AVAILABLE DATA: Begin
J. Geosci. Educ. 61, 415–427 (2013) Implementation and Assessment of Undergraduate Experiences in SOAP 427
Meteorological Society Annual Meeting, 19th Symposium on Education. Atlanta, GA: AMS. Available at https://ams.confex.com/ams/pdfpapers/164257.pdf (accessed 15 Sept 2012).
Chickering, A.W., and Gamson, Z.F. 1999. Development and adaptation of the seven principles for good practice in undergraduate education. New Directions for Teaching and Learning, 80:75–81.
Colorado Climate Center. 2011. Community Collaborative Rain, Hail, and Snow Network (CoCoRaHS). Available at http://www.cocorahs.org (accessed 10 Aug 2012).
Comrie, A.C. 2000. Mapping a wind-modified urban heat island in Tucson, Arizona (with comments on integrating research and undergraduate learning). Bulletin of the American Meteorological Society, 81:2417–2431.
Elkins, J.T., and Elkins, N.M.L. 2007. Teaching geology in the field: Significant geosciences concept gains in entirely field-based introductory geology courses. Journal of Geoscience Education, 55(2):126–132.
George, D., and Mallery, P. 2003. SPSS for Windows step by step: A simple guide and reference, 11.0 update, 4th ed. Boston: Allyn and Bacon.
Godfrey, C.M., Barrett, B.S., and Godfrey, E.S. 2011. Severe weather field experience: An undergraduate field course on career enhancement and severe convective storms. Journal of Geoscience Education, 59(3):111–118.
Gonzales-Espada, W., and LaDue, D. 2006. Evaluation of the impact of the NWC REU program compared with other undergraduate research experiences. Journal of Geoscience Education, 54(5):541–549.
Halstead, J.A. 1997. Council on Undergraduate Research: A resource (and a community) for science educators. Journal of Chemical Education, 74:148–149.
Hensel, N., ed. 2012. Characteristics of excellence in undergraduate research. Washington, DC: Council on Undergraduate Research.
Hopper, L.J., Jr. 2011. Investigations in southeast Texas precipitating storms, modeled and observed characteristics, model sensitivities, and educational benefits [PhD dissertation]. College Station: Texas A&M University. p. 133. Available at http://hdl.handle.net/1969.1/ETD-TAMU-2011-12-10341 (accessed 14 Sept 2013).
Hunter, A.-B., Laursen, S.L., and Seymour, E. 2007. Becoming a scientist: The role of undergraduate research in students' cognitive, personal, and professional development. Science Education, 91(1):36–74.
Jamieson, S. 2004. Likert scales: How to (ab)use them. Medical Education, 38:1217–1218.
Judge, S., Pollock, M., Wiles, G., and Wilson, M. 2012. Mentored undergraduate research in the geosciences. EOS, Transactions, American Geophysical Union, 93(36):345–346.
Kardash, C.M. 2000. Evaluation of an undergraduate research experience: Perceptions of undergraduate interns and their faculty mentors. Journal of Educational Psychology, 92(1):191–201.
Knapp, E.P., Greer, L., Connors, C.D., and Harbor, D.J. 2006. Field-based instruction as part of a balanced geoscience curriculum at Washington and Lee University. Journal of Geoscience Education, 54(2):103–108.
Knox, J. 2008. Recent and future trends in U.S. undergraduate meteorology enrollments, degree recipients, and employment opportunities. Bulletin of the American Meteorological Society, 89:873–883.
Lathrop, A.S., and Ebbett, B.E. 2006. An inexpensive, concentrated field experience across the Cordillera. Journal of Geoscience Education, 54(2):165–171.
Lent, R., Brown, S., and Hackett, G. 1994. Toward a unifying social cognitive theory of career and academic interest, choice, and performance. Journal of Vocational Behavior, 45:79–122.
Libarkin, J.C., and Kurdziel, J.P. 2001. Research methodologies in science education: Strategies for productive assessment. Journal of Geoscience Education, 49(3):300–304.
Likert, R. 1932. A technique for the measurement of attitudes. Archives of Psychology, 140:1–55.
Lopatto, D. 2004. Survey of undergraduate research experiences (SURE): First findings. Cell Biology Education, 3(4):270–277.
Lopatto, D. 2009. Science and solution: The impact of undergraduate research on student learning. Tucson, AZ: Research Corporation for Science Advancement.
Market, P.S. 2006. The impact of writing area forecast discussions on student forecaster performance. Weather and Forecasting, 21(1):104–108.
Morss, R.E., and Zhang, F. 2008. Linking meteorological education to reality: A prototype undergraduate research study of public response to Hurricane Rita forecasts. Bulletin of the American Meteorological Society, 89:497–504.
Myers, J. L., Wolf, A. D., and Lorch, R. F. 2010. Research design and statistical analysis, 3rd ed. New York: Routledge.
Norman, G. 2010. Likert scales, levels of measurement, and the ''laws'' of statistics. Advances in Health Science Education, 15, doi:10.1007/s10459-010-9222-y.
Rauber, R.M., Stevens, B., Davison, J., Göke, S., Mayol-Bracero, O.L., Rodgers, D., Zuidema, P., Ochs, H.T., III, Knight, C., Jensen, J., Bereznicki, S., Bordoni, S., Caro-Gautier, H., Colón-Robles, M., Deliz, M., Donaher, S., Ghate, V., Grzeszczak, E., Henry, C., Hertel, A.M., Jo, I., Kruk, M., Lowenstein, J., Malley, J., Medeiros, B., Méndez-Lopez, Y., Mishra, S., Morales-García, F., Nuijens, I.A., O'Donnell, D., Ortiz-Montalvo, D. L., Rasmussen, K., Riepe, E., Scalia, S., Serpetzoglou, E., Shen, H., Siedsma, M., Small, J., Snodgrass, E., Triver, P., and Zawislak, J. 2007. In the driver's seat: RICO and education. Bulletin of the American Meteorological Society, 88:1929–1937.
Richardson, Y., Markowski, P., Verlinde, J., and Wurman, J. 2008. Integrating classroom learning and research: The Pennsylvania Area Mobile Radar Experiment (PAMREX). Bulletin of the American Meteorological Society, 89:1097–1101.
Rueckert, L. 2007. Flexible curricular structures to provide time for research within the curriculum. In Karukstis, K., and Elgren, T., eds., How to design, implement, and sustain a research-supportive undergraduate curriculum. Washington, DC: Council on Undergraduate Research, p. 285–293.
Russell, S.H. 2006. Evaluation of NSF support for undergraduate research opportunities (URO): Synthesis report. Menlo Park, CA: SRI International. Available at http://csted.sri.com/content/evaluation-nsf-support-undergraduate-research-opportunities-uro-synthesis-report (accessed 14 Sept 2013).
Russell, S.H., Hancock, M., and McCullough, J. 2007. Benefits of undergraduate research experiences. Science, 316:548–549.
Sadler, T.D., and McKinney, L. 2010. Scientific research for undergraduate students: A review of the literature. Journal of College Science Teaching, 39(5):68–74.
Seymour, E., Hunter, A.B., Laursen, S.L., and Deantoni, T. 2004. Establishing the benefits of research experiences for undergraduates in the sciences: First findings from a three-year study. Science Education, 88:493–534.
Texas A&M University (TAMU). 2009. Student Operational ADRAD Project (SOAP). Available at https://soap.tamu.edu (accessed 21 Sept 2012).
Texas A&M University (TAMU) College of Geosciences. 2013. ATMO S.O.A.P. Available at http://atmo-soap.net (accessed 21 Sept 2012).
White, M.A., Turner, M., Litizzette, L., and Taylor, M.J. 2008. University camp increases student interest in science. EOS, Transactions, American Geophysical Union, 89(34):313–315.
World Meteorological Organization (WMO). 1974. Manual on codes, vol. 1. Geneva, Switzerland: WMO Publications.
AVAILABLE DATA: End
→ **THE TASK**
Retype the entries above exactly, but only from the line containing "Hunter, A.-B., Laursen, S.L., and" through the line containing "Judge, S., Pollock, M., Wiles, G., and", both included.

→ **RESPONSE BELOW**
Hunter, A.-B., Laursen, S.L., and Seymour, E. 2007. Becoming a scientist: The role of undergraduate research in students' cognitive, personal, and professional development. Science Education, 91(1):36–74.
Jamieson, S. 2004. Likert scales: How to (ab)use them. Medical Education, 38:1217–1218.
Judge, S., Pollock, M., Wiles, G., and Wilson, M. 2012. Mentored undergraduate research in the geosciences. EOS, Transactions, American Geophysical Union, 93(36):345–346.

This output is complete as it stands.